We visited the zoo in Bujumbura. They call it a living museum (Museé Vivant). It is not for the faint of heart. The conditions for the animals are deplorable. We will not dwell on this so you are not depressed by my blog. While very small, this is the most memorable zoo I have ever been seen. This was my third visit to this zoo and there have been a number of changes since I was last here.

Suddenly, safety is a concern. On previous trips we could walk up to a cage and reach through to touch the creature inside. Previously I would pet a leopard, scratch a monkey under the chin, and play with full grown chimpanzees (think planet of the apes to picture these big guys). Apparently, the chimp I used to play with bit someone’s fingers off so secondary fences were installed to keep us a little further back.

To compensate for the downgrade from a petting zoo to a watching zoo they added a little drama. At the leopard cage the zoo keeper threw a guinea pig on top of the cage, twelve or more feet in the air. The leopard sprang to the top, reached through the grate, and had the pig in his claws in less than a second. A spectacular display of athleticism. What followed was one of the most gruesome and fascinating displays of wildlife I have ever experienced. Apparently leopards like to play with their food. I won’t give you the details, but you will never see this aspect of animal life on Animal Planet.

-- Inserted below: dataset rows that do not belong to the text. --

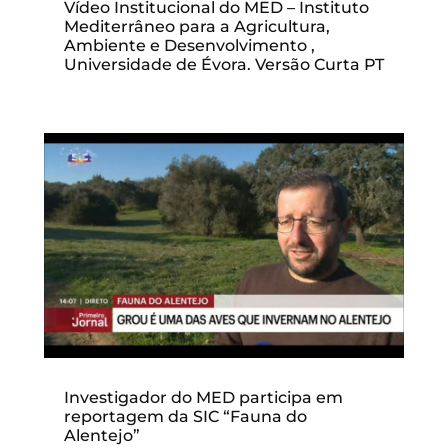
Vídeo Institucional do MED – Instituto
Mediterrâneo para a Agricultura,
Ambiente e Desenvolvimento ,
Universidade de Évora. Versão Curta PT
Investigador do MED participa em
reportagem da SIC “Fauna do
Alentejo”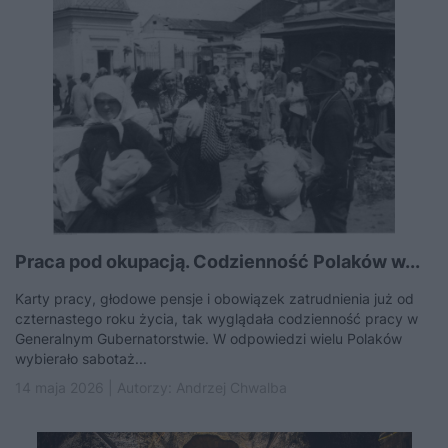
Praca pod okupacją. Codzienność Polaków w...
Karty pracy, głodowe pensje i obowiązek zatrudnienia już od
czternastego roku życia, tak wyglądała codzienność pracy w
Generalnym Gubernatorstwie. W odpowiedzi wielu Polaków
wybierało sabotaż...
14 maja 2026 | Autorzy:
Andrzej Chwalba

A highlight of the visit was the addition of a baby chimpanzee. For 5000 Burundi francs (about $1.50), you can hold the chimp (apparently he has not yet developed a taste for human fingers. One of our team was holding the chimp when he decided he had enough, pushed away and jumped down. The zoo workers started to frantically grab at him as he scampered through the legs of the group. When he came near me I held out my arms and he launched himself into them and held on for dear life. Is it wrong that at that moment I really missed my grandkids? The chimp nestled in like I was his savior. Now I want a pet chimp for home.

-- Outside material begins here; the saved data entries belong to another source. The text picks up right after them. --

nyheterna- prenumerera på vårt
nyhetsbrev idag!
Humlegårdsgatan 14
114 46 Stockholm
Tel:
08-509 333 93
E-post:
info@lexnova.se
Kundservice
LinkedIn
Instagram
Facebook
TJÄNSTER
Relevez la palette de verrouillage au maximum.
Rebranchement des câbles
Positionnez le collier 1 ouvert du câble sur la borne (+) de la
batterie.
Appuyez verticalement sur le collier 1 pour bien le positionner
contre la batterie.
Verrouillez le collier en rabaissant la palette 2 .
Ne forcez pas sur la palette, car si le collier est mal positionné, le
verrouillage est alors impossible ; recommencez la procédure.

Traveling to Burundi was fairly uneventful…if you don’t count the lack of air conditioning in the plane. I don’t want to over-state the conditions on the plane, but if there was an oven near by I would have put my head in it for a breath of fresh air. I had a small concern that the plane had crashed and I was now in hell just hallucinating the plane. The heat combined with my lack of a shower had me feeling like a link of sausage left in the sun for a week ready to burst through the casing. I imagine that is how I smelled as well. As a bonus, the heat prevented sleep. I was able to get a good thirty minutes, broken into several smaller chunks, of sleep.

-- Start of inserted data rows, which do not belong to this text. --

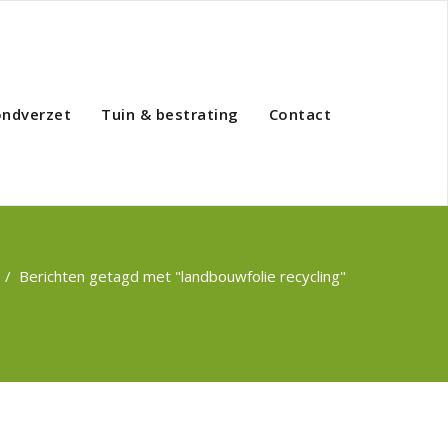
ondverzet
Tuin & bestrating
Contact
/
Berichten getagd met "landbouwfolie recycling"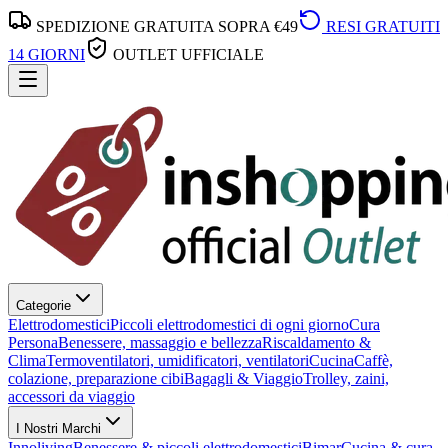
SPEDIZIONE GRATUITA SOPRA €49
RESI GRATUITI
14 GIORNI
OUTLET UFFICIALE
Categorie
Elettrodomestici
Piccoli elettrodomestici di ogni giorno
Cura
Persona
Benessere, massaggio e bellezza
Riscaldamento &
Clima
Termoventilatori, umidificatori, ventilatori
Cucina
Caffè,
colazione, preparazione cibi
Bagagli & Viaggio
Trolley, zaini,
accessori da viaggio
I Nostri Marchi
Innoliving
Benessere & piccoli elettrodomestici
Bimar
Cucina & cura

May 30th, 2:30 am. I have almost everything ready for departure to Africa, but I’m exhausted and I need to get some sleep.
3:30 am. The alarm on my phone is making an unholy racket as it terminates my one-hour nap. I wake up Judi and announce it is time for us to get ready to meet the rest of the teem at 4:30
4:25 am. My phone wakes me up again with Vickie asking if we are up yet. An inauspicious start to our trip. We skip our showers as we head out for 24 hours of travel.